A, Kylin binary source directory parsing

  • bin: shell script used to start/stop Kylin, back up/restore Kylin metadata, check ports, and obtain Hive/HBase dependencies.
  • conf: XML configuration files of Hadoop tasks. For details, seeConfiguration page
  • lib: Jar files for external applications, such as Hadoop task JARS, JDBC drivers, and HBase CoProcessor.
  • meta_backups: performbin/metastore.sh backupAfter the default backup directory;
  • sample_cubeThe files used to create the sample Cube and tables.
  • spark: Built-in Spark.
  • tomcat: Built-in Tomcat for starting the Kylin service.
  • toolJar files used to execute some command lines.

2. HDFS directory structure

Kylin generates files in HDFS. The root directory is/Kylin (which can be customized in conf/kylin.properties), and then uses the metadata table name of the Kylin cluster as the name of the layer 2 directory, which is kylin_metadata by default.

In general, the /kylin/kylinmetadata directory has several subdirectories: Cardinality, Coprocessor, Kylin-jobid, Resources, and JDBC-Resources.

  1. Cardinality: When Kylin loads the Hive table, he starts an MR task to calculate the cardinality of each column. The output is stored in this directory temporarily. This directory is safe to clean. The cardinality calculation of each column is shown in the figure below:

  1. Coprocessor: Kylin is used for storageHBase coprocessor jarThe directory; Do not delete.
  2. kylin-jobId: data store directory of Cube calculation process. Do not delete it. If need to clean up, please follow the [storage cleanup guide] (HTTP: / / http://kylin.apache.org/cn/docs/howto/howtoCleanup_storage.html). During Cube building, an intermediate file is generated in this directory, as shown below:

If cube builds successfully, the directory is automatically deleted; If the Cube build fails, you need to manually remove the directory.

  1. Resources: Kylin stores metadata in HBase by default. However, files that are too large, such as dictionaries or snapshots, are saved in the HDFS directory. Do not delete them. To cleanup, follow cleanup resources from metadata.
  2. Jdbc-resources: same as above, only available when MySQL is used to store metadata.
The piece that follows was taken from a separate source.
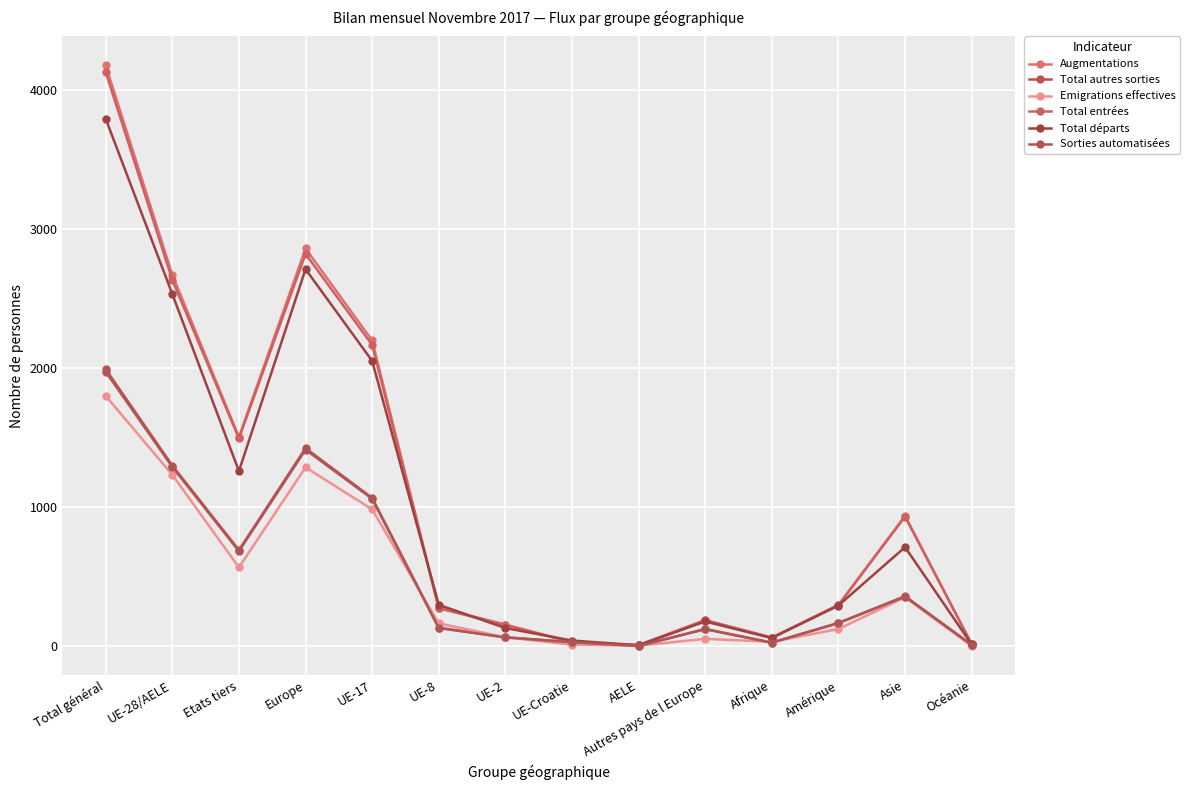

How many interior local valleys does the Sorties automatisées series have?

3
When the sample.sh file of Kylin is executed, the data will be temporarily loaded into the/TMP/Kylin /sample_cube file. After the script is executed, the directory will be deleted.

Zookeeper storage

After Kylin is successfully started, the Znode of/Kylin is registered in Zookeeper. The Znode of Job_engine and create_htable is related to the HBase service.

Fourth, the Hive

Kylin’s data is obtained from the Hive database. When a Cube is built, intermediate tables are generated in the Hive database. If the Cube is built successfully, the intermediate tables are deleted. If the Cube build fails, the intermediate tables are left in Hive and need to be cleaned up manually.

Fifth, HBase table

Kylin contains a large amount of metadata information, including cube definition, star model definition, job information, job output information, dimension directory information and so on. Metadata and Cube are stored in hbase, and metadata is stored in hbase kylin_metadata by default. The stored format is A JSON string.

Some HBase tables may be left behind in HBase tables when cleaning/deleting/merging cubes. If you need to cleanup, consult: storage cleanup guide.

Pay attention and don’t get lost

All right, everybody, that’s all for this article. All the people here are talented.

White piao bad, creation is not easy. Your support and recognition is the biggest motivation for my creation. See you in the next article!

If there are any mistakes in this blog, please comment, thank you very much!